SNCF updates Paris-Lyon high-speed train line
Since May, the French rail operator, SNCF, is updating 166 km of tracks on the nearly forty-year-old Paris-Lyon high-speed train line after structural issues were found in 2009. Every night, until 2023, one giant railway track-laying machine updates 500 m of tracks in eight hours straight.
Inaugurated back in 1981, the Paris-Lyon high-speed train line isn’t only the first track to welcome the SNCF’s famous TGV, it’s also Europe’s busiest high-speed line. Every day, up to 300 TGVs travel on its tracks. In 2019, it transported 52 million passengers, accounting for one-third of France’s rail traffic.

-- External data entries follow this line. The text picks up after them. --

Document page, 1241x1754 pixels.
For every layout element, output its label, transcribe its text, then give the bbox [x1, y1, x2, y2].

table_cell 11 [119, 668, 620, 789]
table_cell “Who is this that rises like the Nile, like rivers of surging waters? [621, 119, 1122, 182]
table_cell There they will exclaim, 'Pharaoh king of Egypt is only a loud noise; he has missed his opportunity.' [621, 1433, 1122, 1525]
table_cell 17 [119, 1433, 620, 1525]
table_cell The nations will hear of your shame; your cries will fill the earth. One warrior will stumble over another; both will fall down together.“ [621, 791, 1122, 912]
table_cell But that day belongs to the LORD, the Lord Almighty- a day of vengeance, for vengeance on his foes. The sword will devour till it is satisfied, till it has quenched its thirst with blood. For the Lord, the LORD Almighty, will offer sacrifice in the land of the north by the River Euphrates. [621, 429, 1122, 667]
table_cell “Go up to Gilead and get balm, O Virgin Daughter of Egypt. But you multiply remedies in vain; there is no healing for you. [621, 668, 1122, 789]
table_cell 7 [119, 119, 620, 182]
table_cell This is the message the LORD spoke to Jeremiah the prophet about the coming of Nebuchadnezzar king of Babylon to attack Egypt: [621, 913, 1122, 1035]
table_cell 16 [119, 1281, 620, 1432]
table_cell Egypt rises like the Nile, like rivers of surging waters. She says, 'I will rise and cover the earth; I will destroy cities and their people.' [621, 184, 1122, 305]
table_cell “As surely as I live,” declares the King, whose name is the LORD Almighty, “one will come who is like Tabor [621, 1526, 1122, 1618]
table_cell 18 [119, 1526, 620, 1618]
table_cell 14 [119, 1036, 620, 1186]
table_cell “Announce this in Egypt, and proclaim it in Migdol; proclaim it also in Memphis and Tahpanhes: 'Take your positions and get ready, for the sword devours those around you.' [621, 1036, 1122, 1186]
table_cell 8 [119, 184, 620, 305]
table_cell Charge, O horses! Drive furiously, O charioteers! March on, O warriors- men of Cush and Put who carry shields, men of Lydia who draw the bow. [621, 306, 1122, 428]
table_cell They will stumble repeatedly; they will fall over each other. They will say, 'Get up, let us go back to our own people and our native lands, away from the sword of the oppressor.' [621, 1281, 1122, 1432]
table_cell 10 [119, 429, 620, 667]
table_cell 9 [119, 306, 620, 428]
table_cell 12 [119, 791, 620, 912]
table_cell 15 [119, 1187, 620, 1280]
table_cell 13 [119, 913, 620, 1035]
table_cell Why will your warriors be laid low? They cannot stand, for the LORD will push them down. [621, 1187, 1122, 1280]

After nearly forty years of use, the railway tracks need an update. “In 2009, there was an incident with some beams, which forced us to slow down the line for several weeks. We replaced the faulty beams but the risk still exists, which is why this project is in progress,” explains Alexandre Bertholet, in charge of the track’s maintenance.
The magnitude of this work is enormous. 166 km out of the line’s 790 km need replacing, and all that without affecting the daily TGV traffic. Every night since May, and up until 2023, work starts after the last train, and continues for eight hours straight. “We have a 15-minute margin until the first train,” adds the manager.
Replacing the tracks without affecting the day-to-day TGV traffic is possible thanks to a 700 meter-long and 2 500 tons railway track-laying machine. Costing 18 million euros, this factory on rails separates the rails from the beams, removes and replaces the old structure, and reattaches the rail. It does all that in one go accompanied by a deafening ruckus, at a rate of 500 meters a night.
“This is the first time we update our high-speed lines, which are aging,” explains Jérôme Grand, Bourgogne-Franche-Comté SNCF Network Manager. More than simple maintenance, this update is part of the construction of the ‘high-performance network’. This 700-million-euros project aims at increasing the frequency on the busiest high-speed axis. There should be 14 TGVs per hour in 2025, and 16 per hour in 2030 on the Paris-Lyon line alone.